The mechanism responsible for dermato-neuro syndrome remains unknown. Paraproteinemia is thought to increase blood viscosity or favor the formation of neutrophil aggregates that alter microcirculation. Increased levels of endogenous benzodiazepines have also been postulated.6 The syndrome has been associated with increased intervals between IVIG infusions7 and reduced doses of immunoglobulins.8,9 In our case, the onset of this complication coincided with the discontinuation of IVIG.

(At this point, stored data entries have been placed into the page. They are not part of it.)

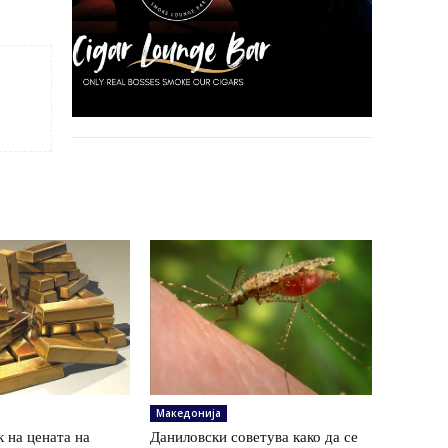
Македонија
 на цената на
Даниловски советува како да се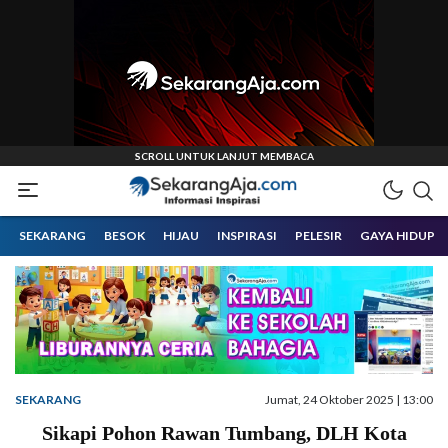
Informasi Inspirasi Malang Raya
Sekarangaja
SEKARANG
BESOK
HIJAU
INSPIRASI
PELESIR
GAYA HIDUP
SEKARANG
Jumat, 24 Oktober 2025 | 13:00
Sikapi Pohon Rawan Tumbang, DLH Kota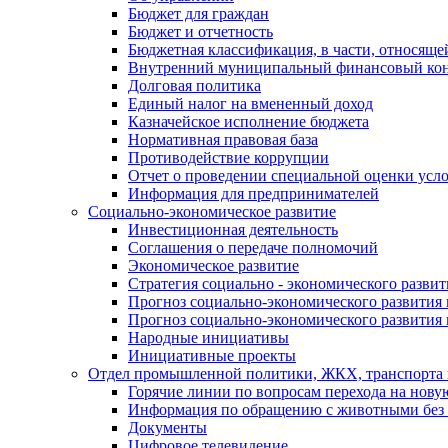
Бюджет для граждан
Бюджет и отчетность
Бюджетная классификация, в части, относяще
Внутренний муниципальный финансовый кон
Долговая политика
Единый налог на вмененный доход
Казначейское исполнение бюджета
Нормативная правовая база
Противодействие коррупции
Отчет о проведении специальной оценки усло
Информация для предпринимателей
Социально-экономическое развитие
Инвестиционная деятельность
Соглашения о передаче полномочий
Экономическое развитие
Стратегия социально - экономического развит
Прогноз социально-экономического развития 
Прогноз социально-экономического развития 
Народные инициативы
Инициативные проекты
Отдел промышленной политики, ЖКХ, транспорта 
Горячие линии по вопросам перехода на нову
Информация по обращению с животными без 
Документы
Цифровое телевидение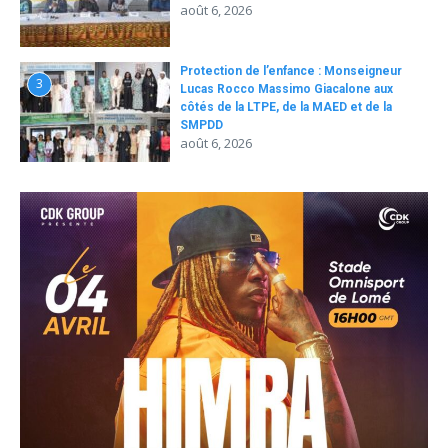
août 6, 2026
Protection de l’enfance : Monseigneur
3
Lucas Rocco Massimo Giacalone aux
côtés de la LTPE, de la MAED et de la
SMPDD
août 6, 2026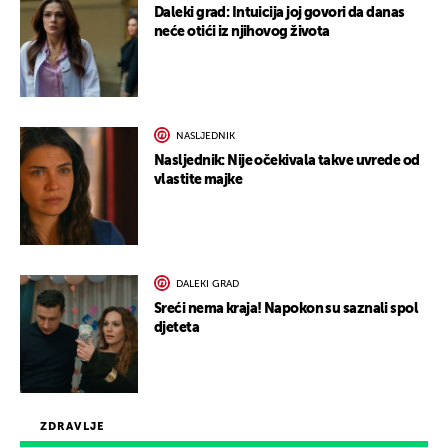
Daleki grad: Intuicija joj govori da danas
neće otići iz njihovog života
NASLJEDNIK
Nasljednik: Nije očekivala takve uvrede od
vlastite majke
DALEKI GRAD
Sreći nema kraja! Napokon su saznali spol
djeteta
ZDRAVLJE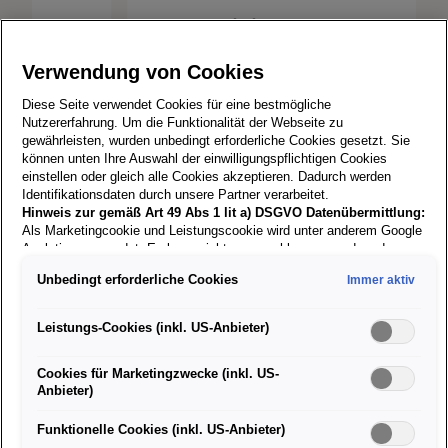
SEAT Reinigungs-Set "Sommer"
€
35,90
Verwendung von Cookies
Diese Seite verwendet Cookies für eine bestmögliche
Nutzererfahrung. Um die Funktionalität der Webseite zu
gewährleisten, wurden unbedingt erforderliche Cookies gesetzt. Sie
können unten Ihre Auswahl der einwilligungspflichtigen Cookies
einstellen oder gleich alle Cookies akzeptieren. Dadurch werden
Identifikationsdaten durch unsere Partner verarbeitet.
Hinweis zur gemäß Art 49 Abs 1 lit a) DSGVO Datenübermittlung:
Als Marketingcookie und Leistungscookie wird unter anderem Google
Analytics verwendet. Es kann nicht ausgeschlossen werden, dass
Kollektionen
Google Irland als unser Vertragspartner personenbezogene Daten in
Unbedingt erforderliche Cookies
Immer aktiv
die USA (insbesondere dort an die Google LLC) weitergibt. In den
USA besteht kein der Europäischen Union der Sache nach
gleichwertiges Datenschutzniveau und es fehlt an einem
Leistungs-Cookies (inkl. US-Anbieter)
Angemessenheitsbeschluss der Europäischen Kommission. Hieraus
können sich für Sie Risiken ergeben, weil Sie Ihre Rechte als
Cookies für Marketingzwecke (inkl. US-
Betroffener in den USA nicht wirksam durchsetzen können, in den
Anbieter)
USA keine Datenschutzgrundsätze bestehen, und weil nicht
ausgeschlossen werden kann, dass aufgrund aktueller Gesetze US-
Sicherheitsbehörden einen Zugriff auf Daten erlangen können, wobei
Funktionelle Cookies (inkl. US-Anbieter)
Eingriffe in Ihre persönlichen Rechte und Freiheiten nicht auf das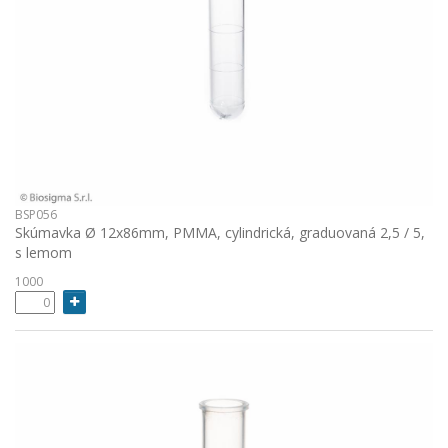
BSP056
Skúmavka Ø 12x86mm, PMMA, cylindrická, graduovaná 2,5 / 5,
s lemom
1000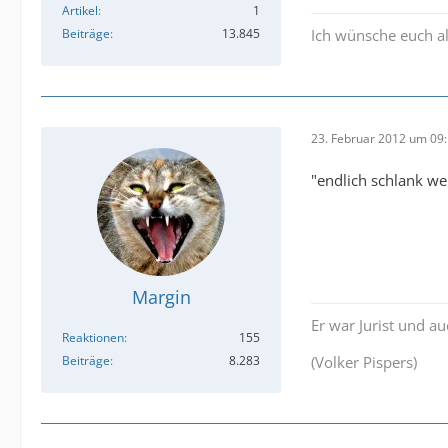
Artikel
1
Beiträge
13.845
Ich wünsche euch al
23. Februar 2012 um 09
"endlich schlank we
Margin
Er war Jurist und a
Reaktionen
155
Beiträge
8.283
(Volker Pispers)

The very low incidence of scleromyxedema and our poor understanding of its pathogenesis explain why no consensus has been reached on treatment and randomized clinical trials are lacking. Given the presence of paraproteinemia, and following the approach used to treat myeloma, drugs such as melphalan, thalidomide, and corticosteroids, both alone and in combination, have proven successful in specific cases.2,10,11 However, the toxicity of long-term melphalan2 and the risk of peripheral neuropathy with thalidomide limit the use of these drugs over extended periods. Treatment of severe and disfiguring disease with hematopoietic stem cell transplantation12,13 and high-dose IVIG has proven increasingly successful in the last 10 years. In patient 1, we achieved no response whatsoever with melphalan, thalidomide, or photochemotherapy; consequently, and given the considerable progression of the disease, we successfully administered high-dose IVIG, which was followed by a rapid initial response and reversal of dermato-neuro syndrome. Our previous experience meant that our first option for patient 2 was IVIG, which was also successful.
Treatment schedules for dermato-neuro syndrome are not clear, and the outcome of plasmapheresis14 and corticosteroids,15 both alone and in combination,7 has varied. IVIG combined with corticosteroids, as in our patient 1, has been used in only 1 case.8 The mechanism by which scleromyxedema and its complications respond to IVIG is unknown; however, the drug is thought to reduce fibrosis by blocking an as yet unidentified circulating fibroblast-stimulating factor.8
To conclude, the growing number of cases of scleromyxedema with dermato-neuro syndrome seems to confirm the syndrome as a potentially fatal complication of the disease. Furthermore, IVIG combined with corticosteroids during the early stages of the disease is seen as a relatively safe first-line option, although it is not free of side effects.
Conflicts of InterestThe authors have no conflicts of interest to declare.
Please cite this article as: Bielsa I, et al. Escleromixedema y syndrome dermato-neuro: Buena respuesta al tratamiento con glucocorticoides e inmunoglobulinas endovenosas. Actas Dermosifiliogr.2012;103:317-20.